Il vescovo Pizziol dà risposta al calo delle vocazioni
Il vescovo Beniamino Pizziol ha fornito gli orientamenti alle parrocchie vicentine. COLORFOTO ARTIGIANA
Il vescovo Beniamino Pizziol ha fornito gli orientamenti alle parrocchie vicentine. COLORFOTO ARTIGIANA
Il vescovo Beniamino Pizziol ha fornito gli orientamenti alle parrocchie vicentine. COLORFOTO ARTIGIANA
Il vescovo Beniamino Pizziol ha fornito gli orientamenti alle parrocchie vicentine. COLORFOTO ARTIGIANA

VICENZA. Una pietra miliare nel cammino della Chiesa vicentina. Monsignor Beniamino Pizziol lo sottolinea con gioia in una cattedrale affollata di preti, suore e soprattutto membri dei consigli pastorali parrocchiali e vicariali della diocesi vicentina. In effetti le 60 pagine raccolte nel libricino "Spezzò i pani e li dava ai suoi discepoli perché li distribuissero a loro" e consegnate al termine della suggestiva assemblea diocesana svoltasi ieri pomeriggio, sono una tappa a loro modo storica sulla strada intrapresa nel 1992 con la costruzione delle unità pastorali (e, prima ancora, era il 1990, con l'istituzione della preparazione al matrimonio cristiano).

 

Diverse le novità: quella che salta più agli occhi è l'invito ad attingere maggiormente dal mondo laico anche per far fronte al calo delle vocazioni. Anche in un'ottica, ancora embrionale qui da noi, ma ampiamente considerata al di fuori dei confini nazionali, di «una celebrazione domenicale della Parola in attesa del sacerdote». Senza consacrazione e previo accordo con il vescovo, ma almeno si eviterebbe quanto accaduto proprio ieri quando uno dei due sacerdoti di una unità pastorale saltasse per influenza il rito con i fedeli.

 

Come si intuisce, innanzitutto è una questione di numeri. «Dobbiamo tener conto dei pani a disposizione», osserva Pizziol, concetto che a latere don Flavio Marchesini, direttore dell'Ufficio per il coordinamento della pastorale sviluppa così: «Il numero di preti sta diminuendo a vista d'occhio. Non abbiamo più le forze per continuare a fare le stesse cose del passato ed è il momento di delegare, di responsabilizzare e di avere maggior fiducia nei laici». Una chiamata di responsabilità («i laici debbono mostrare competenza, passione sincera per la comunità e spirito di servizio») che fotografa non solo le difficoltà attuali, legate al calo delle vocazioni, ma anche la voglia di trasformare questa crisi in una opportunità di crescita «per una nuova presenza della Chiesa vicentina nel territorio con un nuovo volto ed un nuovo stile».

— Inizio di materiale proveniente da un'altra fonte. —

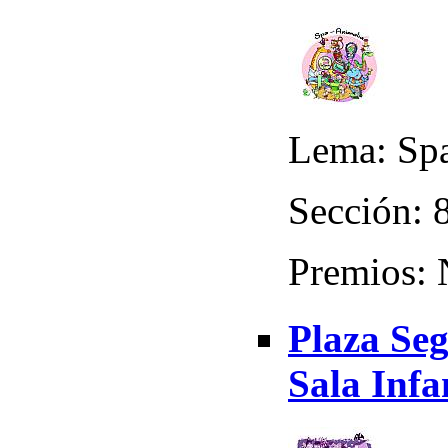
Lema: Spa
Sección: 8
Premios:
Plaza Se
Sala Infa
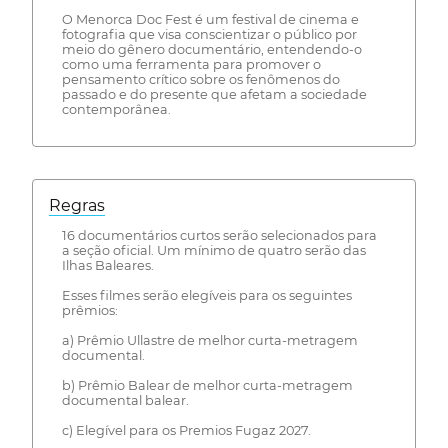
O Menorca Doc Fest é um festival de cinema e
fotografia que visa conscientizar o público por
meio do gênero documentário, entendendo-o
como uma ferramenta para promover o
pensamento crítico sobre os fenômenos do
passado e do presente que afetam a sociedade
contemporânea.
Regras
16 documentários curtos serão selecionados para
a seção oficial. Um mínimo de quatro serão das
Ilhas Baleares.
Esses filmes serão elegíveis para os seguintes
prêmios:
a) Prêmio Ullastre de melhor curta-metragem
documental.
b) Prêmio Balear de melhor curta-metragem
documental balear.
c) Elegível para os Premios Fugaz 2027.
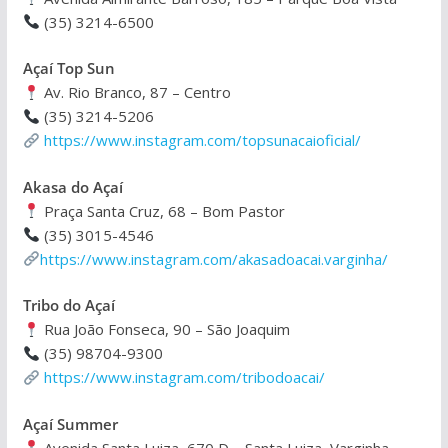
(35) 3214-6500
Açaí Top Sun
Av. Rio Branco, 87 – Centro
(35) 3214-5206
https://www.instagram.com/topsunacaioficial/
Akasa do Açaí
Praça Santa Cruz, 68 – Bom Pastor
(35) 3015-4546
https://www.instagram.com/akasadoacai.varginha/
Tribo do Açaí
Rua João Fonseca, 90 – São Joaquim
(35) 98704-9300
https://www.instagram.com/tribodoacai/
Açaí Summer
Avenida Santa Luiza, 670 D – Santa Luiza, Varginha –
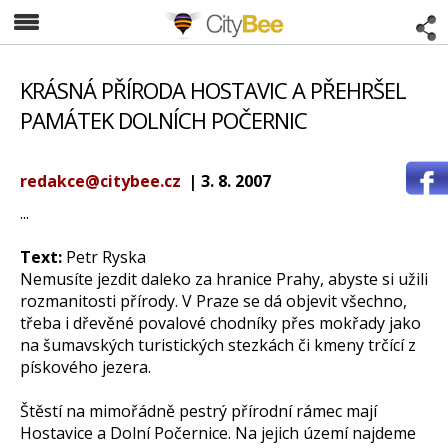
CityBee
KRÁSNÁ PŘÍRODA HOSTAVIC A PŘEHRŠEL
PAMÁTEK DOLNÍCH POČERNIC
redakce@citybee.cz
| 3. 8. 2007
...
Text:
Petr Ryska
Nemusíte jezdit daleko za hranice Prahy, abyste si užili
rozmanitosti přírody. V Praze se dá objevit všechno,
třeba i dřevěné povalové chodníky přes mokřady jako
na šumavských turistických stezkách či kmeny trčící z
pískového jezera.
Štěstí na mimořádně pestrý přírodní rámec mají
Hostavice a Dolní Počernice. Na jejich území najdeme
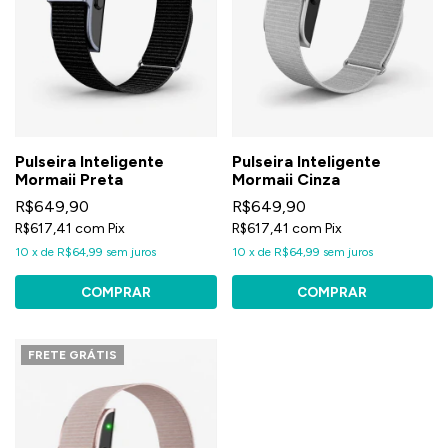
Pulseira Inteligente
Pulseira Inteligente
Mormaii Preta
Mormaii Cinza
R$649,90
R$649,90
R$617,41
com
Pix
R$617,41
com
Pix
10
x
de
R$64,99
sem juros
10
x
de
R$64,99
sem juros
FRETE GRÁTIS
1
/
5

Cosa significa in soldoni è presto detto. Innanzitutto, però, qualche numero: alla prima unità pastorale delle Valli Beriche, comprendente le parrocchie di Arcugnano, Fimon, Perarolo, Villabalzana, Pianezze, Lapio e Torri di Arcugnano, in questi ultimi 27 anni se ne sono aggiunte altre 96, per un totale di 302 parrocchie coinvolte. Ne restano 53 con fisionomia a sé stante, ma già nei prossimi mesi questo numero è destinato a ridursi. Inquadrate le dimensioni, si tratta ora di capire cosa succederà nel concreto. I presbiteri dovranno mettere da parte alcune attività e concentrarsi sui tempi e sugli spazi che generano la fede. A iniziare dalle messe domenicali, che saranno ridotte. L'opuscolo ne racchiude i criteri, ovvero capire la partecipazione reale di fedeli ma anche di ministri laici necessari; distanziare di un'ora e mezza ogni celebrazione per evitare che ci sia una presidenza frettolosa e puramente rituale, assicurandosi di contro qualche momento in più da dedicare all'incontro con le persone; di non celebrare più di due messe alla domenica e nei giorni festivi, concordando una terza con la diocesi; curare una programmazione a livello di unità pastorale.

 

A cascata, ne consegue la necessità di aprire le chiese coinvolgendo i fedeli laici per garantire un ambiente accogliente, curato e aperto, nonché di capire cosa fare delle canoniche e delle opere parrocchiali non più utilizzate, vuote. «Piange il cuore - precisa Pizziol - ma in certi casi è meglio prevedere alienazioni che vederle andare in rovina». E poi liberare i preti dalle incombenze gestionali delegandole ai laici e individuare diaconi permanenti ai quali affidare, pur restando nel loro impegno familiare e professionale e a fronte di un cammino formativo e di un eventuale contributo economico, la cura pastorale di qualche parrocchia.